__ASSIGNMENT__. Rewrite these lines, swapping "Change Language" for "Switch Language" everywhere it occurs and keeping everything else the same. Omit the pictures from your output.

[Text extracted from each page]
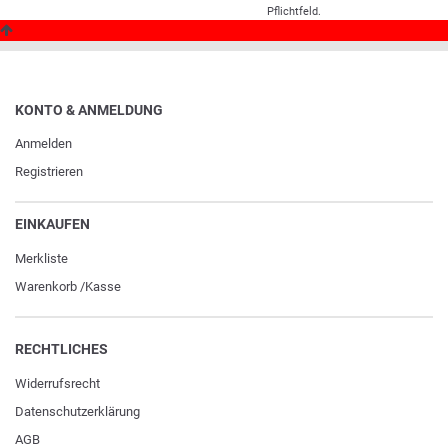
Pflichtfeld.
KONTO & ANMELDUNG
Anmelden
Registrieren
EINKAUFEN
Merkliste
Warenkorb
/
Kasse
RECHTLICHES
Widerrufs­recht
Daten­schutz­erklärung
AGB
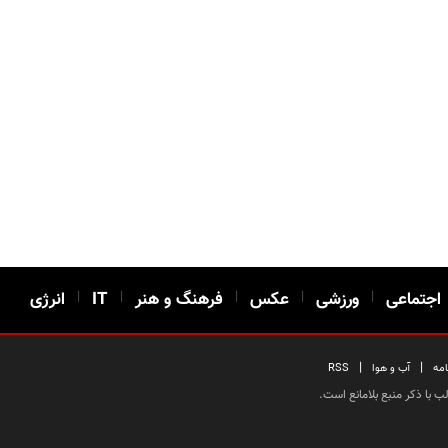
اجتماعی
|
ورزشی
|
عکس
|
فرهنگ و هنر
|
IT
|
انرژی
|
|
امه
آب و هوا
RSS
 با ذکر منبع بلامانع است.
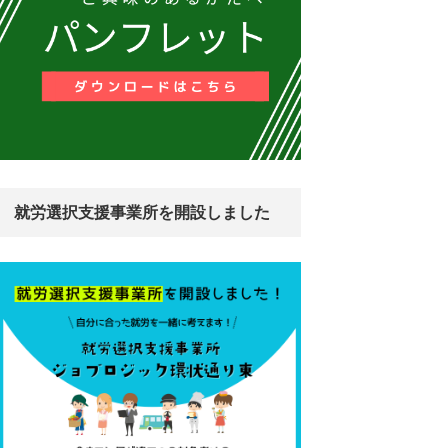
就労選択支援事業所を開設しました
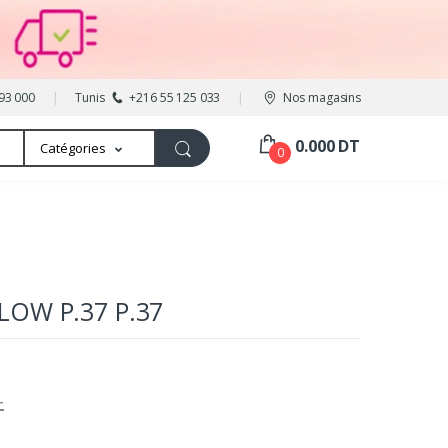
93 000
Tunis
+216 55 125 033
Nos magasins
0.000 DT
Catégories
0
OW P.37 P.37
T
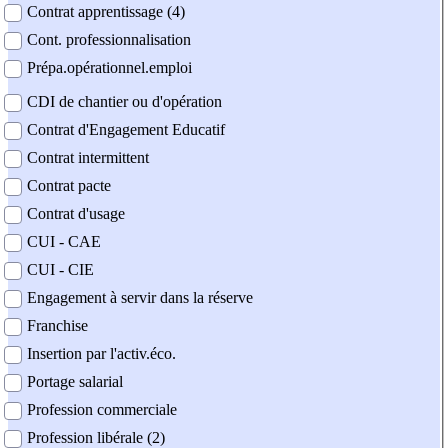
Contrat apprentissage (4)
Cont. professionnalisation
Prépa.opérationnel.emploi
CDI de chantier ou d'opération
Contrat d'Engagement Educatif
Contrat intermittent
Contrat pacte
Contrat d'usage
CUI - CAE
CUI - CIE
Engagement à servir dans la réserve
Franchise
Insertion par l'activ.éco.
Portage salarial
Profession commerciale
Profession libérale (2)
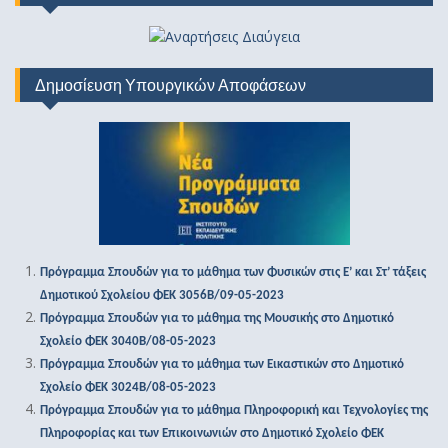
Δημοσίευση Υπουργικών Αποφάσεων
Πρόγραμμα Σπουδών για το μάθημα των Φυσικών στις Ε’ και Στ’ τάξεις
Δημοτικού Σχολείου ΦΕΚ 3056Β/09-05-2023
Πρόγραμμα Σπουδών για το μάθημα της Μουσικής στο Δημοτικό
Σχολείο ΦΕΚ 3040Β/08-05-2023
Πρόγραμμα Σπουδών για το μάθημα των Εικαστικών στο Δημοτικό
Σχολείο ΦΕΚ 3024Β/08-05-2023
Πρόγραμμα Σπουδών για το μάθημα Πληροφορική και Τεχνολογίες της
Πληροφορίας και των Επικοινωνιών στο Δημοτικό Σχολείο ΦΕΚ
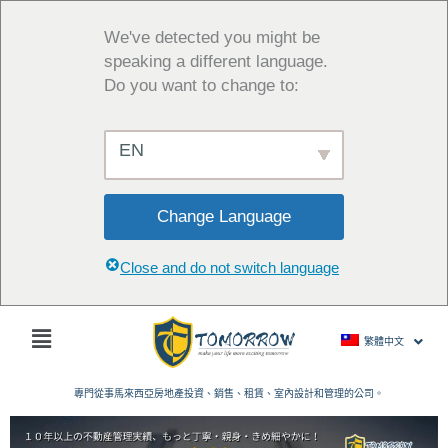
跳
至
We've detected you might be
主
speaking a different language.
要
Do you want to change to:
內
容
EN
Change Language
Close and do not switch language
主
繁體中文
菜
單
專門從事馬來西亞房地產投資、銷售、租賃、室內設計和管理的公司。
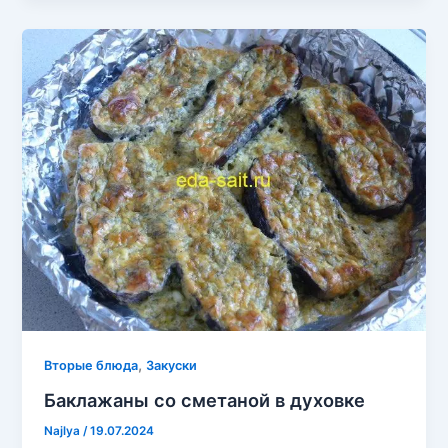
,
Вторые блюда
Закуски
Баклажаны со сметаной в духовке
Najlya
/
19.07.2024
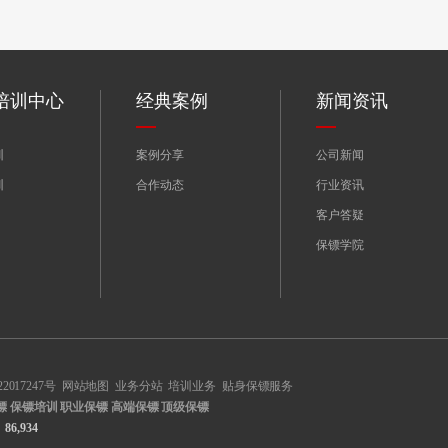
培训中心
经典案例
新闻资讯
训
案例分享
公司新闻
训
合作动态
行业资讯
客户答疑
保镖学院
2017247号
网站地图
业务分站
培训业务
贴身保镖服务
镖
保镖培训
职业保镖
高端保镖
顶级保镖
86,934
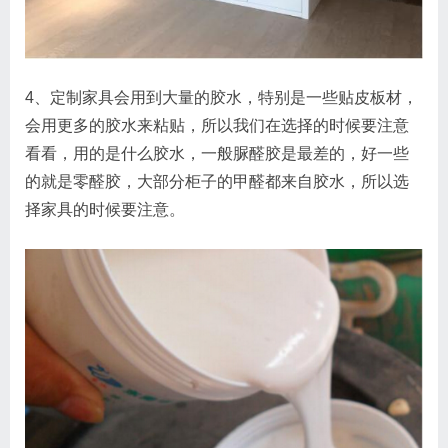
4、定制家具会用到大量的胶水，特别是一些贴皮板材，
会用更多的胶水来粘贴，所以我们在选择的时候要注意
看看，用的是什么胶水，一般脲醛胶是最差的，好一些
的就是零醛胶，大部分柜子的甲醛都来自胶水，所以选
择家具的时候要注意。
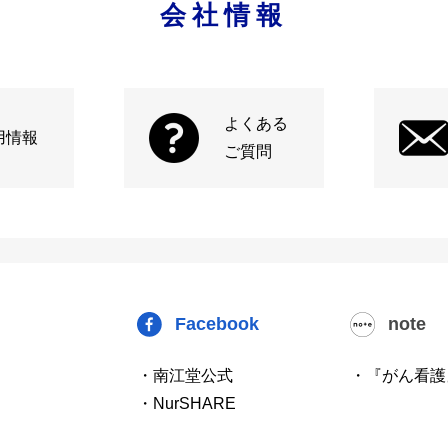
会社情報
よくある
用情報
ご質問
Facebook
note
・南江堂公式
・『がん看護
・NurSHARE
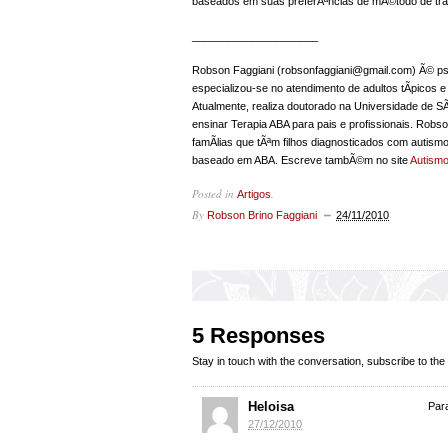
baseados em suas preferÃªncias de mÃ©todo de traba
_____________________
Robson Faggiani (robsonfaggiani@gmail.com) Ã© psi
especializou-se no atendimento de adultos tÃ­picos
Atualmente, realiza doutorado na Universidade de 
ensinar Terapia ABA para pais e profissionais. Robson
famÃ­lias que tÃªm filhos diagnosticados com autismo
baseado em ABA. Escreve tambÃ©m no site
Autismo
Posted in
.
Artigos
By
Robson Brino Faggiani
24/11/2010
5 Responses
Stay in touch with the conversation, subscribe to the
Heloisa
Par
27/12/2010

__ANSWER SECTION__.
Pflichtfeld.
KONTO & ANMELDUNG
Anmelden
Registrieren
EINKAUFEN
Merkliste
Warenkorb
/
Kasse
RECHTLICHES
Widerrufs­recht
Daten­schutz­erklärung
AGB
اجتماعی
|
ورزشی
|
عکس
|
فرهنگ و هنر
|
IT
|
انرژی
|
|
امه
آب و هوا
RSS
 با ذکر منبع بلامانع است.
就労選択支援事業所を開設しました
93 000
Tunis
+216 55 125 033
Nos magasins
0.000 DT
Catégories
0
OW P.37 P.37
T
Contrat apprentissage (4)
Cont. professionnalisation
Prépa.opérationnel.emploi
CDI de chantier ou d'opération
Contrat d'Engagement Educatif
Contrat intermittent
Contrat pacte
Contrat d'usage
CUI - CAE
CUI - CIE
Engagement à servir dans la réserve
Franchise
Insertion par l'activ.éco.
Portage salarial
Profession commerciale
Profession libérale (2)
Δημοσίευση Υπουργικών Αποφάσεων
Πρόγραμμα Σπουδών για το μάθημα των Φυσικών στις Ε’ και Στ’ τάξεις
Δημοτικού Σχολείου ΦΕΚ 3056Β/09-05-2023
Πρόγραμμα Σπουδών για το μάθημα της Μουσικής στο Δημοτικό
Σχολείο ΦΕΚ 3040Β/08-05-2023
Πρόγραμμα Σπουδών για το μάθημα των Εικαστικών στο Δημοτικό
Σχολείο ΦΕΚ 3024Β/08-05-2023
Πρόγραμμα Σπουδών για το μάθημα Πληροφορική και Τεχνολογίες της
Πληροφορίας και των Επικοινωνιών στο Δημοτικό Σχολείο ΦΕΚ
跳
至
We've detected you might be
主
speaking a different language.
要
Do you want to change to:
內
容
EN
Switch Language
Close and do not switch language
主
繁體中文
菜
單
專門從事馬來西亞房地產投資、銷售、租賃、室內設計和管理的公司。
,
Вторые блюда
Закуски
Баклажаны со сметаной в духовке
Najlya
/
19.07.2024
培训中心
经典案例
新闻资讯
训
案例分享
公司新闻
训
合作动态
行业资讯
客户答疑
保镖学院
2017247号
网站地图
业务分站
培训业务
贴身保镖服务
镖
保镖培训
职业保镖
高端保镖
顶级保镖
86,934
4、定制家具会用到大量的胶水，特别是一些贴皮板材，
会用更多的胶水来粘贴，所以我们在选择的时候要注意
看看，用的是什么胶水，一般脲醛胶是最差的，好一些
的就是零醛胶，大部分柜子的甲醛都来自胶水，所以选
择家具的时候要注意。
会社情報
よくある
用情報
ご質問
Facebook
note
・南江堂公式
・『がん看護
・NurSHARE
baseados em suas preferÃªncias de mÃ©todo de traba
_____________________
Robson Faggiani (robsonfaggiani@gmail.com) Ã© psi
especializou-se no atendimento de adultos tÃ­picos
Atualmente, realiza doutorado na Universidade de 
ensinar Terapia ABA para pais e profissionais. Robson
famÃ­lias que tÃªm filhos diagnosticados com autismo
baseado em ABA. Escreve tambÃ©m no site
Autismo
Posted in
.
Artigos
By
Robson Brino Faggiani
24/11/2010
5 Responses
Stay in touch with the conversation, subscribe to the
Heloisa
Par
27/12/2010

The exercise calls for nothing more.